=== Section Start ===
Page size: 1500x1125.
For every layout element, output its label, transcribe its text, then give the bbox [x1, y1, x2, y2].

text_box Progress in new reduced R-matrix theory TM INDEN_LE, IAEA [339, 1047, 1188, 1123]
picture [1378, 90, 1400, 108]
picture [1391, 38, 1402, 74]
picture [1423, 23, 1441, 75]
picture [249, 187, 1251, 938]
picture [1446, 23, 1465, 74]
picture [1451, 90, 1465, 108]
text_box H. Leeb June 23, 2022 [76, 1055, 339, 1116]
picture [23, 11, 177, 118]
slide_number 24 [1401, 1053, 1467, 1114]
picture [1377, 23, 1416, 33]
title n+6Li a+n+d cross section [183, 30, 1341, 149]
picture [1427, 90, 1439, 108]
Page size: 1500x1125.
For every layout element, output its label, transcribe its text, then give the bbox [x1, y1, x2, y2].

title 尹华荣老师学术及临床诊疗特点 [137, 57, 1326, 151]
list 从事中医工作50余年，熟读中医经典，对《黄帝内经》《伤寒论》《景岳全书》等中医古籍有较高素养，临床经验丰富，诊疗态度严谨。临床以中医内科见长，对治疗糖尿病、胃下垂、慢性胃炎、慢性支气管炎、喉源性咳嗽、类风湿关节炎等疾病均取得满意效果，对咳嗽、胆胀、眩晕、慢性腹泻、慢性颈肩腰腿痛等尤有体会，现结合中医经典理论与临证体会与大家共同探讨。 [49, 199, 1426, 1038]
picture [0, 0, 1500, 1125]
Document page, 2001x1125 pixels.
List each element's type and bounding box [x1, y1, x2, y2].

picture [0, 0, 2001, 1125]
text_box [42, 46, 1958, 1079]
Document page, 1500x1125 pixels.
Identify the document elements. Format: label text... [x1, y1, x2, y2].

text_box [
=== Section End ===
WHAT THE TASK ASKS = Nothing in the entries may change. Retype them all.

RESPONSE TO THE TASK =
Page size: 1500x1125.
For every layout element, output its label, transcribe its text, then give the bbox [x1, y1, x2, y2].

text_box Progress in new reduced R-matrix theory TM INDEN_LE, IAEA [339, 1047, 1188, 1123]
picture [1378, 90, 1400, 108]
picture [1391, 38, 1402, 74]
picture [1423, 23, 1441, 75]
picture [249, 187, 1251, 938]
picture [1446, 23, 1465, 74]
picture [1451, 90, 1465, 108]
text_box H. Leeb June 23, 2022 [76, 1055, 339, 1116]
picture [23, 11, 177, 118]
slide_number 24 [1401, 1053, 1467, 1114]
picture [1377, 23, 1416, 33]
title n+6Li a+n+d cross section [183, 30, 1341, 149]
picture [1427, 90, 1439, 108]
Page size: 1500x1125.
For every layout element, output its label, transcribe its text, then give the bbox [x1, y1, x2, y2].

title 尹华荣老师学术及临床诊疗特点 [137, 57, 1326, 151]
list 从事中医工作50余年，熟读中医经典，对《黄帝内经》《伤寒论》《景岳全书》等中医古籍有较高素养，临床经验丰富，诊疗态度严谨。临床以中医内科见长，对治疗糖尿病、胃下垂、慢性胃炎、慢性支气管炎、喉源性咳嗽、类风湿关节炎等疾病均取得满意效果，对咳嗽、胆胀、眩晕、慢性腹泻、慢性颈肩腰腿痛等尤有体会，现结合中医经典理论与临证体会与大家共同探讨。 [49, 199, 1426, 1038]
picture [0, 0, 1500, 1125]
Document page, 2001x1125 pixels.
List each element's type and bounding box [x1, y1, x2, y2].

picture [0, 0, 2001, 1125]
text_box [42, 46, 1958, 1079]
Document page, 1500x1125 pixels.
Identify the document elements. Format: label text... [x1, y1, x2, y2].

text_box [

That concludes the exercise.